By now, everyone is familiar with the term Helicopter Parent. The term was coined in a book for parents of teens written in 1969 but, did not become popular until around 2011, when new problematic behaviors and mental issues began to rise in young college students. Professors were getting increasingly more calls and complaints by parents about their child’s academic performance. Students seemed to know themselves less and struggle more with their academic and career decisions. When students were asked what they wanted to do with their life, their responses often began with “My parents want…”. Parents were giving daily wake-up calls and tracking their college student’s location by smart phone. Worst of all, students were reporting more anxiety, loneliness, less confidence, and more entitlement.
I can imagine most of my readers do not believe they are a Helicopter Parent. Let me first say, Helicopter Parents are well-meaning, caring, and involved parents. But, they have somewhere along the way lost sight of the ultimate goal of raising an independent, problem-solver who is internally motivated to live responsibly. Instead, parents want to do whatever it takes to give protection, success, and a life of ease to their child. I feel the temptation. It’s real and alive today. Maybe this is due to the media and outbreak of fear since 9/11. My daughter began college in August and I have been forced to think of sex traffickers on campus. Danger seems to be everywhere! I have also read it is due to Generation Xers trying to overcompensate for what they did not receive in their own childhood. It is even further perpetuated by other Helicopter Parents making their fellow parents and friends feel like they are behind or not doing enough. Among parents, it’s practically contagious!

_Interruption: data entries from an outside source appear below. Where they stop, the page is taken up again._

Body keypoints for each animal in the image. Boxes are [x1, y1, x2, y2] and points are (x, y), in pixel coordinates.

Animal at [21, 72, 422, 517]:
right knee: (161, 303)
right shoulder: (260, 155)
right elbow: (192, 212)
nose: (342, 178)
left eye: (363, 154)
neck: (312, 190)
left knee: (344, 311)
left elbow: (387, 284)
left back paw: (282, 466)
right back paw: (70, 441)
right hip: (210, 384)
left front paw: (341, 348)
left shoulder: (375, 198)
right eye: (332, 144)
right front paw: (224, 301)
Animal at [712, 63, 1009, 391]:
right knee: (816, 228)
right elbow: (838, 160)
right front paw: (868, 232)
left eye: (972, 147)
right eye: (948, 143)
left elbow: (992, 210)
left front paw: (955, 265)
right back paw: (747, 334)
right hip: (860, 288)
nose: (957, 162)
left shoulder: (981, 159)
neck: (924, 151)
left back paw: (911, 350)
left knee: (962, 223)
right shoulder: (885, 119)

Whatever the reason for helicoptering, it is resulting in some deficiencies in our children’s development and even, at times, causing mental distress. Research article on top of research article correlate higher frequencies of depression in children whose parents hover. Teens frequently complain to counselors and teachers about the tremendous pressure they feel from their parents regarding their academic performance or the extracurricular activities and schedule they are forced to keep. The micro-management of parents leave them emotionally stifled, rendering them helpless, under-confident in their decision-making, and passive, lacking the assertiveness to speak for themselves or ask for what they need. You can imagine when your own parents negate your desires, feelings, and needs, you would eventually give up asking.

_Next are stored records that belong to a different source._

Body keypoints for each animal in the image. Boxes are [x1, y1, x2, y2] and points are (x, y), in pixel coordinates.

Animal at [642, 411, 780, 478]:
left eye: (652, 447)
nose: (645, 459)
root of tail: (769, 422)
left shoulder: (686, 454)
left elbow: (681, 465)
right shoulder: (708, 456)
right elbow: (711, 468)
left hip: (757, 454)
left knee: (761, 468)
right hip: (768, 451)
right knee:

Although not extreme, I believe I was a Helicopter Parent until 4 years ago. A combination of fear and parent peer pressure were at the root of it. You may still be unsure about yourself. After all, you are not waking up your college student each morning, right? To be certain, you may want to ask yourself the following questions:
- Is your child over-scheduled?
- Do you ever do your child’s homework, school/job applications, or projects?
- Do you take credit for your child’s accomplishments or shortcomings?

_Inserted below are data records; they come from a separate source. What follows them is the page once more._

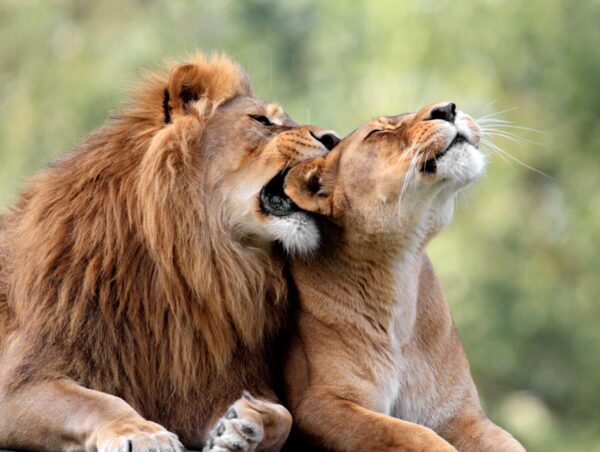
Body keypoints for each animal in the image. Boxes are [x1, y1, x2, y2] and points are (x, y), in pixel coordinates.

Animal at [0, 53, 340, 452]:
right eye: (261, 120)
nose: (335, 139)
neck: (195, 260)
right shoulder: (22, 378)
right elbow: (95, 402)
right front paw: (143, 432)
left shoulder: (204, 385)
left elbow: (284, 416)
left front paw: (244, 426)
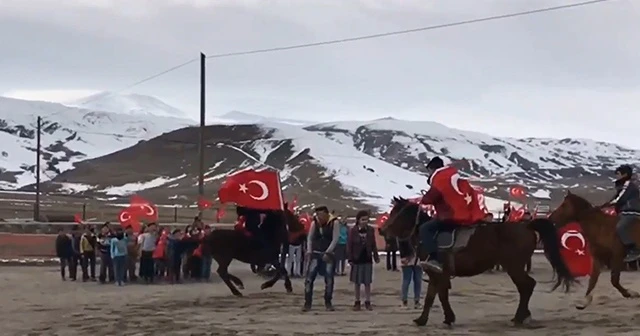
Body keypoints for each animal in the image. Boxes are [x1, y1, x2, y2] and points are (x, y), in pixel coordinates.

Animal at [378, 197, 576, 326]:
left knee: (527, 286)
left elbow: (439, 296)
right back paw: (523, 315)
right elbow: (432, 297)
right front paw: (423, 319)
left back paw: (519, 317)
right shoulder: (436, 275)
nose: (381, 230)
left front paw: (447, 318)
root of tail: (525, 225)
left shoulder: (439, 273)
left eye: (398, 212)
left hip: (513, 266)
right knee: (526, 286)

- Do you drop off forgotten lunches, books, or assignments to school?
- Are you overly critical? You correct, teach, remind, and lecture more than you converse for enjoyment with your child.
- Do you make choices regarding extracurricular activities or sports for your child, believing you know better for them than they do?
- Do you follow your child either physically or electronically (and they have not given you reasons to mistrust them)?
- Are your rules created out of fear and increasing in the teen years instead of getting more loose and relaxed?
- Do you read all your child’s texts and attempt to navigate or interfere in their social relationships?
These are all characteristics of the Helicopter Parent. We will all be guilty of helicopter parenting at some point and, guilty of a too lenient attitude at another. I must also add a disclaimer that there are times when we must be our child’s advocate and children who have learning disabilities or developmental delays may need more support than the typical child. But, for most of us, we wonder how we can be a GOOD parent if we are not doing any of the things listed above? It is found in striving for a balance. We can be mindful and conscientious of when to step in and interfere and when to let our child struggle. Struggles and challenges cannot be seen as negative or something to be avoided. Our generation has done well in recognizing the need for a healthy self-esteem but, we have failed to see that it is only strengthened by overcoming obstacles. Our children need to build resiliency. They need to know they can pull themselves out of hard places.
I recommend striving towards being a Lighthouse Parent. I first heard this term in an article by Tim Elmore in an issue of Focus on the Family.
A Lighthouse Parent …
- Checks in and communicates often (not out of authority or suspicion)
- Doesn’t chase down to enforce rules (the rules or law is there and if broken, has consequences)
- Gives wisdom (light) and guidance (but doesn’t make the choices for them)
Think of the lighthouse and its function. It stays in one location and is a beacon of light and guidance to the ships around it. The lighthouse warns ships of danger but, it doesn’t chase the ships down or rescue them. We can be plugged in, connected, and care for our children without running constant interference or micro-managing them.
God reminds us to count it joy when we experience all kinds of trials, for this kind of testing produces endurance. We are then encouraged to allow that endurance to have its FULL effect (James 1:2-4). Allow your kids to experience the full effect; the full growth that results from learning a lesson by their own hardships, experiences, and consequences. Be a Lighthouse Parent. You may actually count it as joy also! I personally know that four years ago I felt that sweet relief that only letting go and trusting God can give.